Shout out to Centre! So now the hats are popping in Dallas, what was the next product you transitioned to?

“After the hats, the first product was a baseball jersey; super limited so if you got one hold on to it.”

And then came the slides, which became a staple piece for Dallas culture. Why do you think the slides caught on like wildfire?

“I kept the slide idea inside for a while. I always wanted to make ‘em, but didn’t feel like I could move the minimum quantity required to make ‘em, so I sat on the idea for a while. But I think they hit so hard because, I don’t know bro, it’s just one of them things that I think is meant to be. Like the slides is what God gave me to leave my old life behind.”

That’s real! As of today who has been the most influential person to #COSIGN the brand? And how did that connection happen?

“Man, it’s a lot, but I think the biggest COSIGN was [Eyrkah] Badu. Shit, she wore ‘em on the Soul Train [Music] Awards. I was lit as fuck! That came organically, I think her producer had brought ‘em for her, but before that I was told she had the South Dallas hat, so I’m not all the way sure on the back story.”

Congratulations on that. So where do you see the El Chuy brand going?

“I see it going further than clothes. I think the brand is something people get behind, not just for the clothes, but for the things I try to do for the city.”

One great thing you did was really push the brand and stay behind the scenes. Was that on purpose? If so, why do you keep more of a low profile when most entrepreneurs are pushing self and the brand at the same time?

“This [is] a complex one to answer. I’ve always been like this, like I can have the nicest car that I want everyone to look at, but the windows are all the way tinted out so you don’t know who’s driving it. You just see it pass by you. Shooting me the thumbs up and behind that glass, I’m throwing you the peace sign back, with a smile. You just can’t see me, if that makes sense.”

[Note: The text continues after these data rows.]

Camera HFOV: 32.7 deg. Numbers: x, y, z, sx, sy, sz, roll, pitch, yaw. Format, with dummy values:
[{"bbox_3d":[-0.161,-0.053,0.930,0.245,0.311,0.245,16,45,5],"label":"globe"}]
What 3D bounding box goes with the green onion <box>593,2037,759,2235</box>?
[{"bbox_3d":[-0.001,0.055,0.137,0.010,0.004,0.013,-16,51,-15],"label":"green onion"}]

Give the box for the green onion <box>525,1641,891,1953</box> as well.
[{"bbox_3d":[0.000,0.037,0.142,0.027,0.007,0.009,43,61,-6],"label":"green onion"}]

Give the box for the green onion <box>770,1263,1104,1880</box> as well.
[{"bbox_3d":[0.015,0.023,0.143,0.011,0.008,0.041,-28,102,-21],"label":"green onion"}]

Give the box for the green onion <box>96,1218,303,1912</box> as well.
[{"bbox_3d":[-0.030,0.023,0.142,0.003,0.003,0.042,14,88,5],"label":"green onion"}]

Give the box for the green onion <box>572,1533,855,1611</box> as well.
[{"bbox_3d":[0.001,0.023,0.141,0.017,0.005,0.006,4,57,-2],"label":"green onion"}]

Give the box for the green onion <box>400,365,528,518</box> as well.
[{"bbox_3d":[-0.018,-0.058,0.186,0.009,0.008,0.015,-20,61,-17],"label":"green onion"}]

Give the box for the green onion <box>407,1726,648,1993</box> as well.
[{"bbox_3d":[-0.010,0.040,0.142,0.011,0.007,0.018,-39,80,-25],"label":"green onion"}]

That makes sense. Who from Dallas do you want to see in El Chuy that hasn’t worn it yet?

“I wanna see everybody who putting on for the city in any way to wear it. When I see somebody from the city in other slides, I feel like they in violation of “penal code 2.14.”

Haha!!! Penal code 2.14. I like that. From a marketing perspective, I remember the ladies wearing El Chuy had the ‘Gram going crazy. Was that intentional or are women just your biggest supporters?

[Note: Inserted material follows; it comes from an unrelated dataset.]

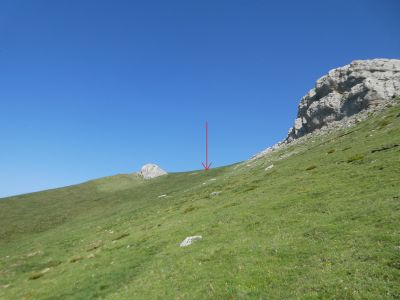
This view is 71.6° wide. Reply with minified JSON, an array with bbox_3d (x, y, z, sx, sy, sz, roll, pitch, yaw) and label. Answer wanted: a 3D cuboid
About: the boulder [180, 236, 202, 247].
[{"bbox_3d":[-0.199,2.152,6.500,0.500,0.200,0.360,0,-4,0],"label":"boulder"}]

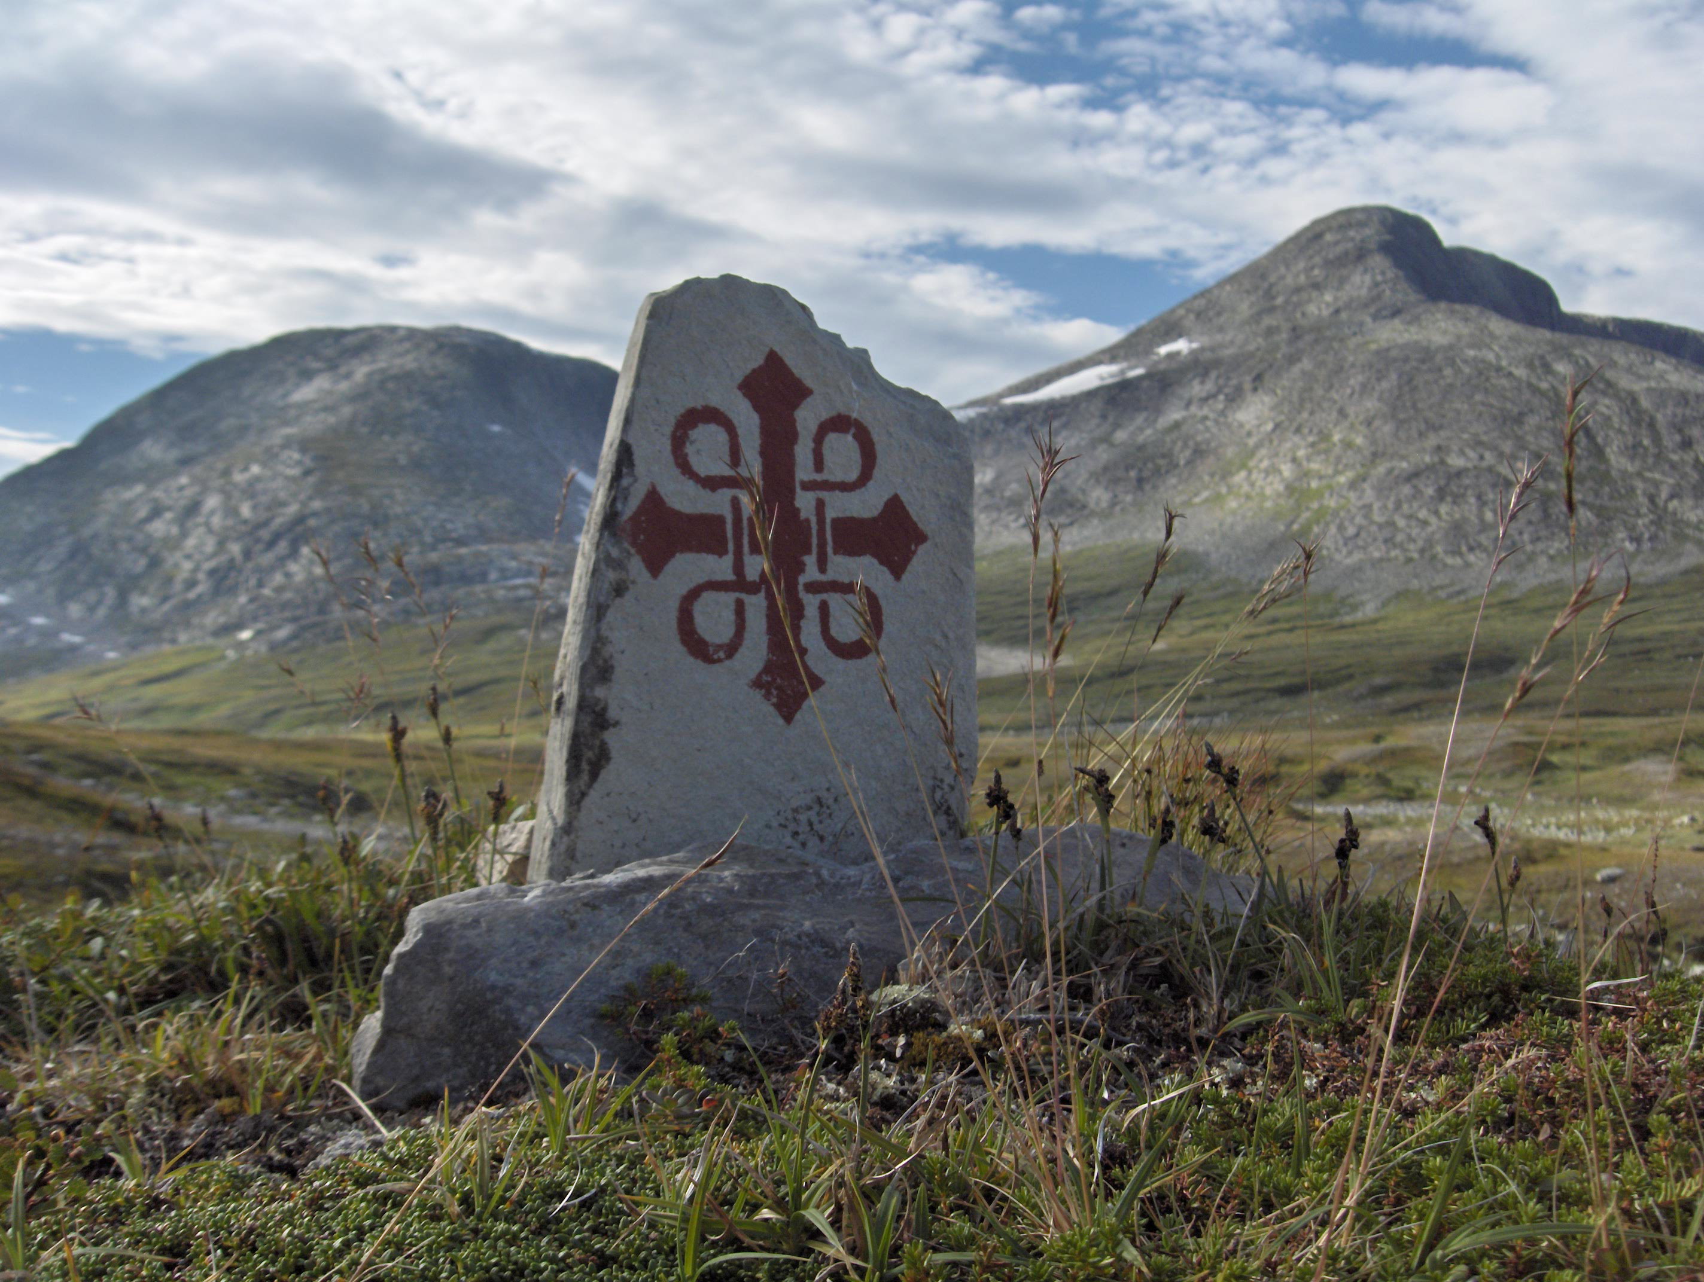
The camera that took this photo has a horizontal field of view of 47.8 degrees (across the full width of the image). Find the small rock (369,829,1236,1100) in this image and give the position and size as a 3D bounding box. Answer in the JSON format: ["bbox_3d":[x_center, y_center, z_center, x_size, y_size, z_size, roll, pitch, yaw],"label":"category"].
[{"bbox_3d":[-0.020,0.190,1.250,0.570,0.125,0.250,0,-1,-30],"label":"small rock"}]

That’s still everyday on my story, I was just at my grandfather’s funeral and somebody came told me in my ear, “I follow you on Instagram, you got all the bad ones on there.” I laughed. Yeah, that was very intentional. I feel like we in an era where clothes is very unisex, but women definitely shop more than men. 

What advice would you give to someone who wanted to start a brand in general? And what advice would you give to someone who wanted to start a brand for their city?

Don’t hold yourself back. Don’t focus on the money so much at first, have fun with it, learn and build. As far as a brand for their city, I would say, know your city, live and breathe that motherfucker, don’t cut it with nothing. If you in Dakota, be Dakota, pure, uncut.